_Task:_
Copy out the entries from the line containing "Please check the tachometer" through the line containing "Your answer: **6200** rpm", renaming "tachometer" to "rev counter" and changing nothing else.

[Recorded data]
+===+
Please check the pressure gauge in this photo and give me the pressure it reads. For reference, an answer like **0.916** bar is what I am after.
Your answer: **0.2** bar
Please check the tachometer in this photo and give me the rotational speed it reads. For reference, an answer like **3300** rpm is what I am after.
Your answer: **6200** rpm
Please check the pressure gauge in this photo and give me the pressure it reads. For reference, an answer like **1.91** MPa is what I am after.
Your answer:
+===+
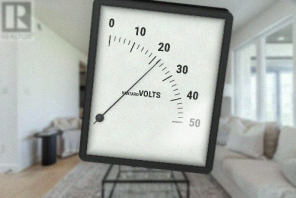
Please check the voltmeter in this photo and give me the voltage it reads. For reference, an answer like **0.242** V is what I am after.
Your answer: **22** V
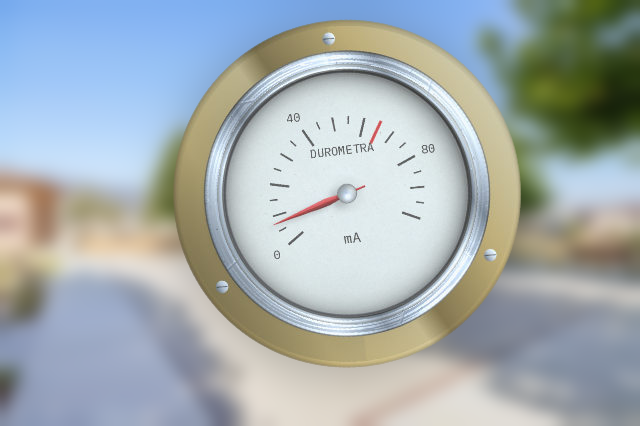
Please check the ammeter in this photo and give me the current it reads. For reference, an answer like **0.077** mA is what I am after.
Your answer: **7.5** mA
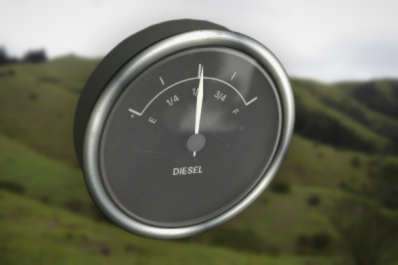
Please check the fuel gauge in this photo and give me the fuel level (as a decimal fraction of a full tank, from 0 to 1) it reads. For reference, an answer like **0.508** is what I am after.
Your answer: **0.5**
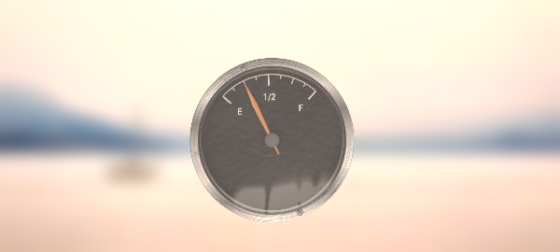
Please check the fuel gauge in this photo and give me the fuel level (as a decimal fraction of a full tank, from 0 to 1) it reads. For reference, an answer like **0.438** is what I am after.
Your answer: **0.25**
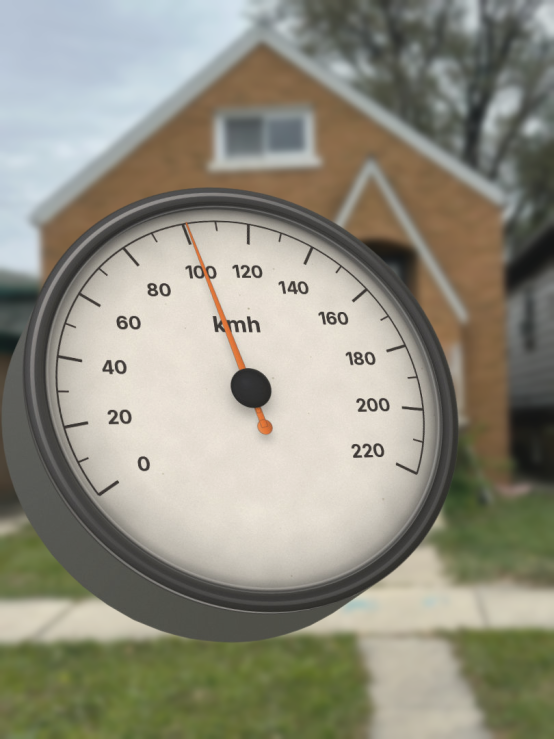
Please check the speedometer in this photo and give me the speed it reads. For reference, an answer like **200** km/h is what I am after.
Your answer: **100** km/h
+===+
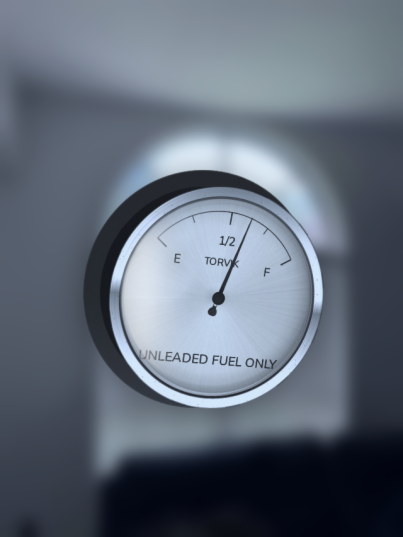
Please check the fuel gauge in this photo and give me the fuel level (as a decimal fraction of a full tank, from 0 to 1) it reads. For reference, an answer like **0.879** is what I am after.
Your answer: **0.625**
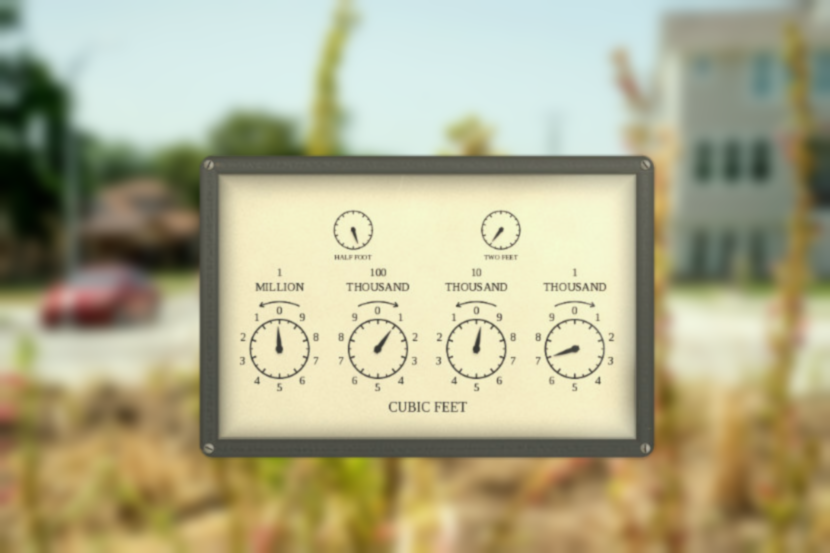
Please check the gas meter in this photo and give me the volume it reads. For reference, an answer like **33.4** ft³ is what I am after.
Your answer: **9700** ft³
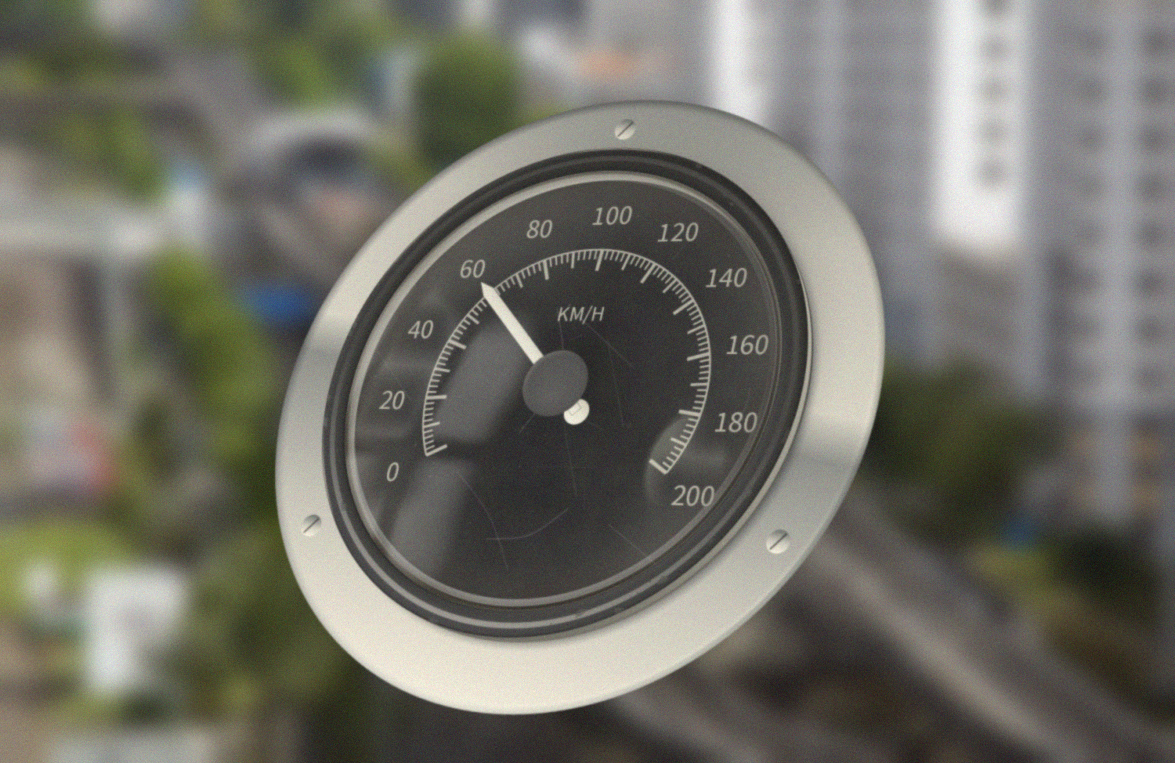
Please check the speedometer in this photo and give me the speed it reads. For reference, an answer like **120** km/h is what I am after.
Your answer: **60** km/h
+===+
_Your response:_
Please check the rev counter in this photo and give me the rotational speed it reads. For reference, an answer like **3300** rpm is what I am after.
Your answer: **6200** rpm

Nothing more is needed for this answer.